We know God causes all things to work together for good — not to everybody, but to those who love Him and are called according to His purpose. Oprah says — and I love Oprah, I like listening to her, I think she does some great things — she says, "Everything happens for a reason." You've heard it. Well, I would love to sit down with Oprah someday, not in a combative way, and say, "Oprah, if that's true, if everything happens for a reason, then there must be something working things together. If everything happens for a reason, there has to be a grand purpose." And we know that God causes all things to work together for good.

So even in the midst of the hard stuff, even the junk in life, God will use it. Even the stuff you would never choose in a million years. I've been through so much with my body in the last two years, and I had never been sick before that. I hate it, and every day is a battle — but you know what it has made me? It has made me sympathetic to the hurting person.

I got behind a lady the other day at Fashion Square, and it took her a long time to get on the escalator. Two years ago I would have said, "Get out of the way, I need to get up the escalator." But now I know what she means. Once you put your foot on there, you are committed. I get on there and my ankles are shaking. I would have never chosen any of this, but God uses it for good.

I was in a parking lot the other day trying to turn the steering wheel and I couldn't, and there was a young kid behind me honking his horn. I thought, I would get out and say something — except it would hurt me more than him. God causes all things to work together for good.

God Does Not Change

Here is the key point, and it is one you could easily overlook: God does not change. All the things we have talked about are true, and He does not change. You can count on that.

You change.
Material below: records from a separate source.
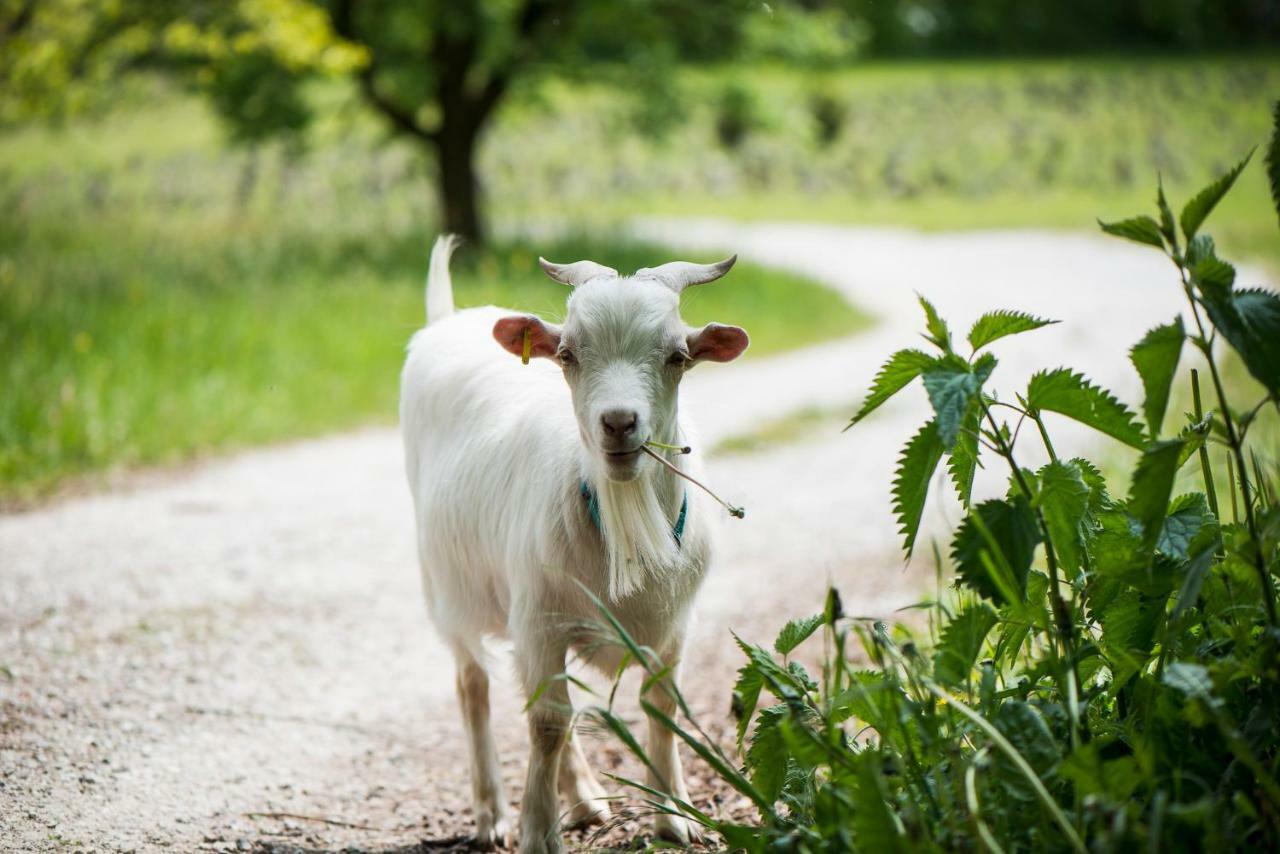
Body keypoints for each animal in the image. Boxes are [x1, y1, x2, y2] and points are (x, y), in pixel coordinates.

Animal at [394, 235, 747, 854]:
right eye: (568, 355)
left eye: (677, 356)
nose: (619, 422)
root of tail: (446, 320)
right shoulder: (541, 619)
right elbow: (547, 724)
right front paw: (538, 832)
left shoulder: (675, 623)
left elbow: (659, 706)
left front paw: (672, 816)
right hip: (445, 584)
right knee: (474, 686)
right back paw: (492, 814)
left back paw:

Haven't you changed? You have got old pictures where you looked completely different — you have changed. God does not change.

So here is where we land: what you know trumps what you feel. Our hope is rooted in four things — the character of God, the sovereignty of God, the faithfulness of God, and the promise of God. If you get just that, you can figure out pretty quickly that this is not about you. It is about God.

Closing Prayer

What you know trumps what you feel. Stress is part of life. Go ahead and eat right, sleep right, and exercise — but if you know these things, all of a sudden there is perspective.

Father, thank You for these truths, for this day, for this place. Thank You for Tim and his leadership, and the band, and Hosanna, and the students, and this time together. We love You, we worship You, we praise You. We know life is going to be hard along the way, but You are a God who lifts us up and carries us and strengthens us, and You use even the hard things for our good and Your glory. We pray in Christ's name, amen.